What is ‘General Consent’ for the CBI
Meghalaya has withdrawn consent to the CBI to investigate cases in the state, becoming the ninth state in the country to have taken this step.
- The CBI is governed by The Delhi Special Police Establishment (DSPE) Act, 1946, and it must mandatorily obtain the consent of the state government concerned before beginning to investigate a crime in a state.
- The CBI’s position is in this respect different from that of the National Investigation Agency (NIA), which is governed by The NIA Act, 2008, and has jurisdiction across the country.
- The consent of the state government to CBI can be either case-specific or general.
What does the withdrawal of general consent mean?
- It means the CBI will not be able to register any fresh case involving officials of the central government or a private person in the state without the consent of the state government.
Court rulings and current status:
- In Vinay Mishra vs the CBI, the Calcutta HC ruled in July this year that corruption cases must be treated equally across the country, and a central government employee could not be “distinguished” just because his office was located in a state that had withdrawn general consent. The HC also said that withdrawal of consent would apply in cases where exclusively employees of the state government were involved.
- The agency can use the Calcutta HC order to its advantage until it is — if it is — struck down by the SC.
- Even otherwise, the withdrawal of consent did not make the CBI defunct in a state — it retained the power to investigate cases that had been registered before consent was withdrawn.
- Also, a case registered anywhere else in the country, which involved individuals stationed in these states, allowed the CBI’s jurisdiction to extend to these states.
- There is ambiguity on whether the CBI can carry out a search in connection with an old case without the consent of the state government.
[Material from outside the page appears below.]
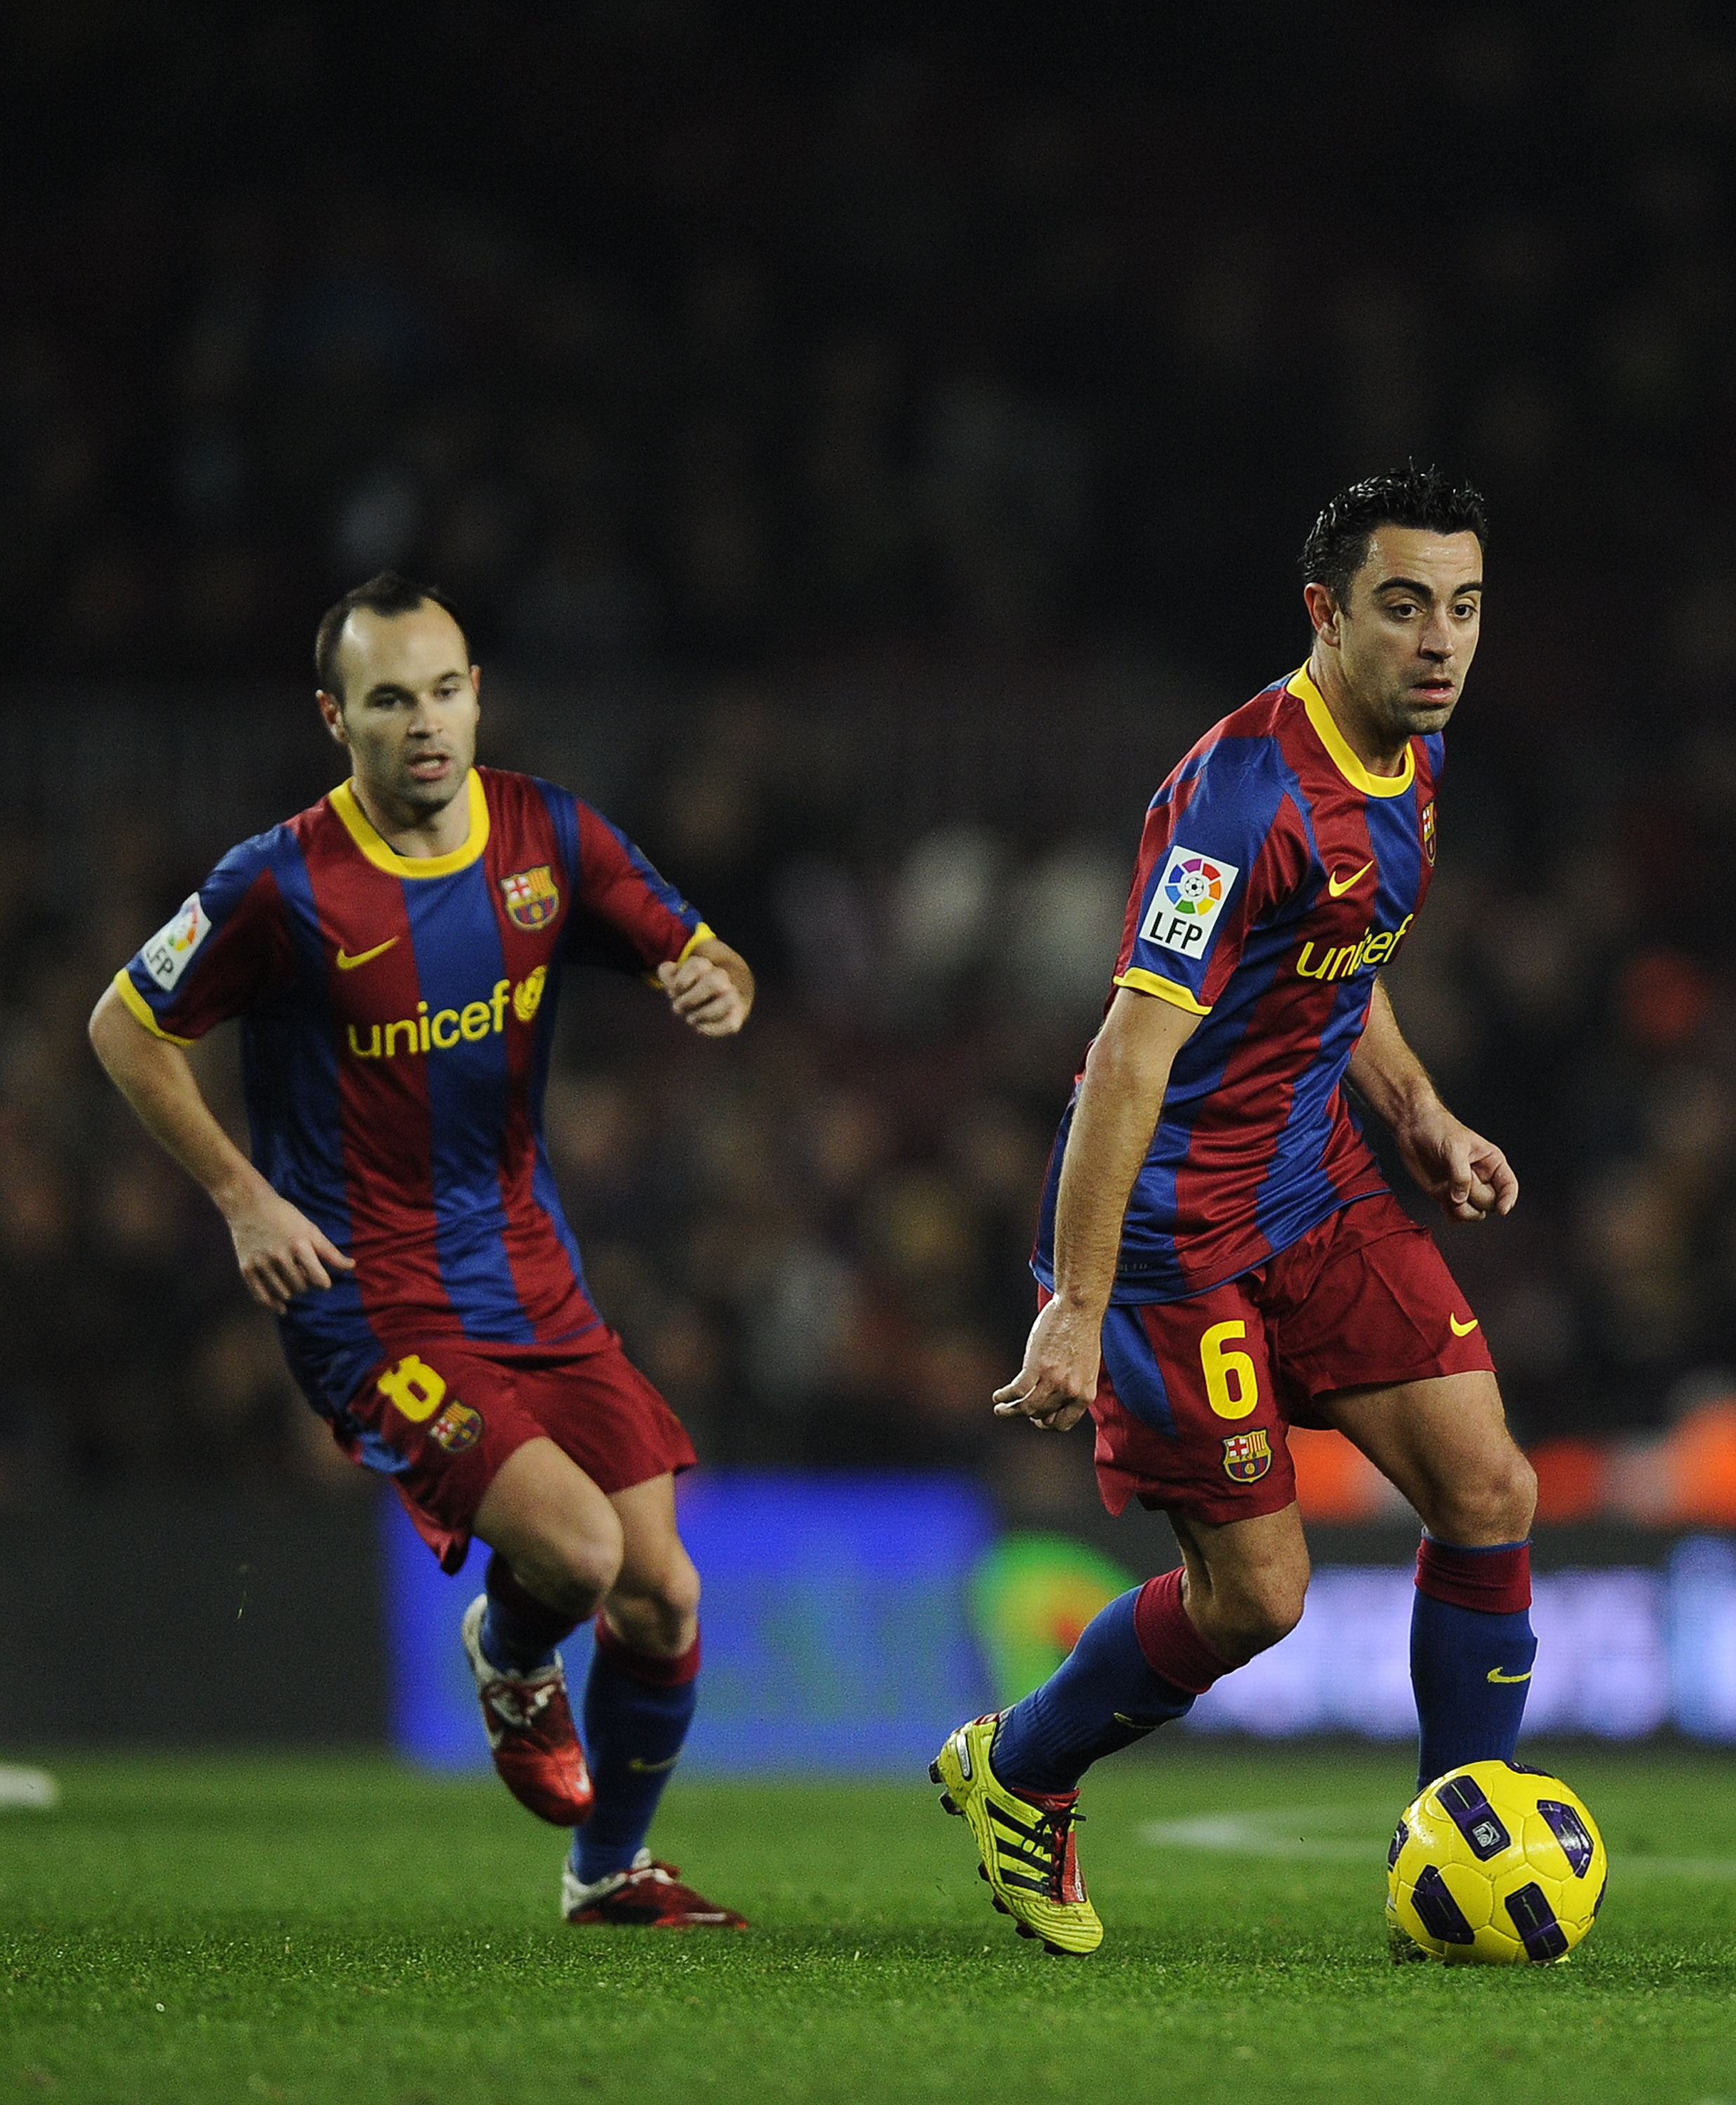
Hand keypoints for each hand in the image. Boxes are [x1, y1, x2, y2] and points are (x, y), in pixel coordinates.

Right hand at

But the agency has the option to get a warrant from a local court in the state and conduct the search.
- Finally, consent does not apply in cases where someone has been caught red-handed taking a bribe.
But what about fresh cases?
- Again, the CBI could use the Calcutta HC order to register a fresh case in any state.
- Alternatively, it could file a case in Delhi and continue to investigate people inside these states. The CBI could register cases in Delhi if some part of the offence is connected with Delhi, and still arrest and prosecute individuals in these states.
To what extent is the CBI ‘its master’s voice’?
- After the 2018 amendments to the Prevention of Corruption Act, 1988, the Centre has come to exercise power over the CBI not just administratively, but also legally.
- It is now mandatory for the CBI to seek the Centre’s permission before registering a case of corruption against any government servant.
- Earlier, the Centre had mandated that such permission was required only for officials of the level of joint secretary and higher which has now been extended.